The first course Martínez Celaya will teach at USC, “Fringe Moderns and the Landscape of Disillusionment,” will be an introduction to modernist poetry and art.

A Renaissance scholar for the 21st century

Born in Cuba, Martínez Celaya moved to Spain with his family at age 8 and then to Puerto Rico three years later. He began his formal artistic training there when he was apprenticed to a painter, at age 12. However, an aptitude for science and mathematics led him to study applied and engineering physics at Cornell University, and he received his master’s in quantum electronics from the University of California, Berkeley. He pursued a doctoral degree before eventually abandoning physics for art. He then attended the Skowhegan School of Painting & Sculpture in Maine and earned an MFA with the department’s highest distinction from the University of California, Santa Barbara.

Before joining Dartmouth, he held faculty appointments at Pomona College and Claremont Graduate University in Claremont, California, and at the University of Nebraska, where he was honored as the second presidential professor in the institution’s history.

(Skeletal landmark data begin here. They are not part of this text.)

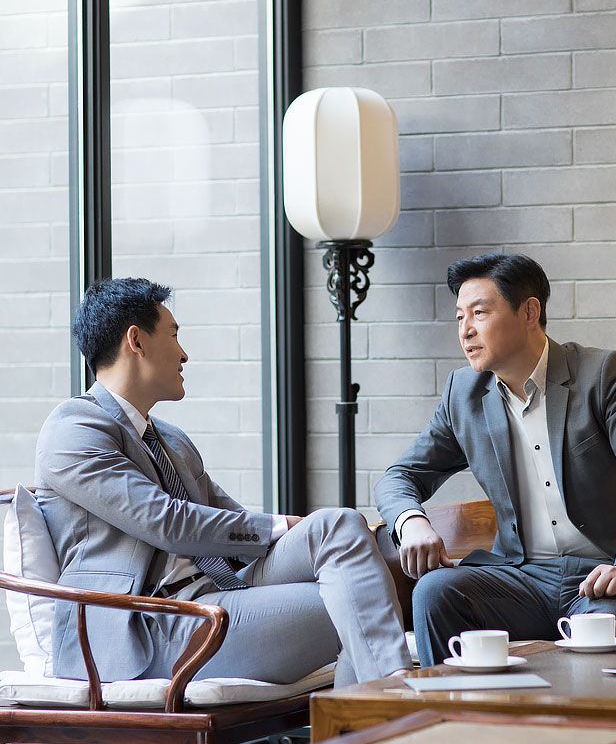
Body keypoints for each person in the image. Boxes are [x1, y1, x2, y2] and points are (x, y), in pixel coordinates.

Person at [35, 278, 412, 686]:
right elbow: (168, 522)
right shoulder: (73, 430)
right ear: (137, 341)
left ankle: (371, 717)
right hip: (147, 624)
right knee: (357, 602)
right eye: (174, 335)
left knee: (338, 525)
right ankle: (384, 713)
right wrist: (277, 526)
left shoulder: (171, 439)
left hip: (217, 594)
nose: (184, 353)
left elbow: (228, 519)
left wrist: (292, 527)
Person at [375, 253, 616, 666]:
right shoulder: (463, 394)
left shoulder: (600, 373)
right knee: (435, 591)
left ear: (529, 311)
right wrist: (410, 520)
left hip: (607, 574)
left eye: (479, 312)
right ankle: (453, 718)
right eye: (459, 317)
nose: (466, 331)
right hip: (522, 579)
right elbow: (399, 476)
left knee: (604, 620)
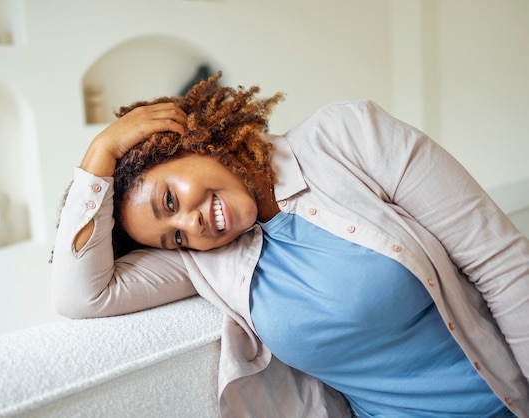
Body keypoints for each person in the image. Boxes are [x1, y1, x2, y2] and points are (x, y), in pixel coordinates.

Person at [51, 73, 529, 417]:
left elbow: (504, 265)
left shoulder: (347, 137)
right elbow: (82, 296)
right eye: (174, 235)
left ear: (190, 143)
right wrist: (100, 156)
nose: (191, 225)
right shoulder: (208, 262)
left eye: (170, 199)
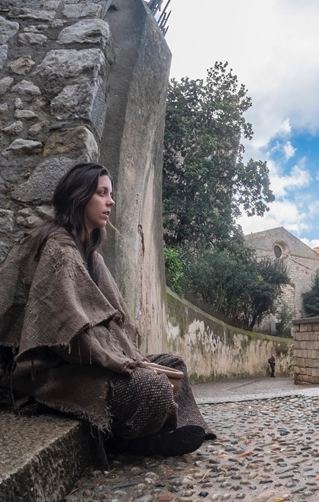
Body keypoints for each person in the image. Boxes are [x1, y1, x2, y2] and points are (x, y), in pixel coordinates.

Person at [0, 163, 213, 460]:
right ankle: (129, 443)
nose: (110, 201)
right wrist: (127, 365)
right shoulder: (58, 249)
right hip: (54, 372)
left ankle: (183, 429)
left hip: (95, 363)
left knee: (174, 364)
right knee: (153, 387)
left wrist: (134, 360)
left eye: (110, 194)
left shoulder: (91, 257)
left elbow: (116, 323)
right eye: (102, 193)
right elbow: (72, 338)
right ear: (78, 196)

Martínez Celaya says his art is both influenced by, and in dialogue with, literature and philosophy. He has created projects and exhibitions for the State Hermitage Museum in St. Petersburg, Russia; the Museum der bildenden Künste in Leipzig, Germany; and the Pérez Art Museum in Miami, Fla., among others. He also has worked with institutions outside of the art world, including the Freedom Tower in Miami, the Cathedral Church of Saint John the Divine in New York, St. Mary’s Church in Limerick, Ireland, and the Berliner Philharmonie in Berlin.

His work, which has been the subject of several monographs, is included in the permanent collections of the Metropolitan Museum of Art in New York, the Los Angeles County Museum of Art, the Whitney Museum of American Art in New York, the Moderna Museet in Stockholm, and the Phillips Collection in Washington, D.C., among others.

Martínez Celaya has sponsored programs for children, assisted public schools in curricular development and advised companies on creative practices. He has lectured at venues around the world including the American Academy in Berlin, the University of California, Los Angeles, the Aspen Institute, the School of the Art Institute of Chicago and New York University.

He was selected as a Montgomery Fellow at Dartmouth College and as the Cecil and Ida Green Honors Chair at Texas Christian University. Other honors include the Knight Foundation Grant, the National Artist Award from the Anderson Ranch Arts Center, the California Community Foundation Fellowship, J. Paul Getty Trust Fund for the Visual Arts, and the Young Talent Award from the Los Angeles County Museum of Art. He was a Regents Fellow of the University of California at both Berkeley and Santa Barbara.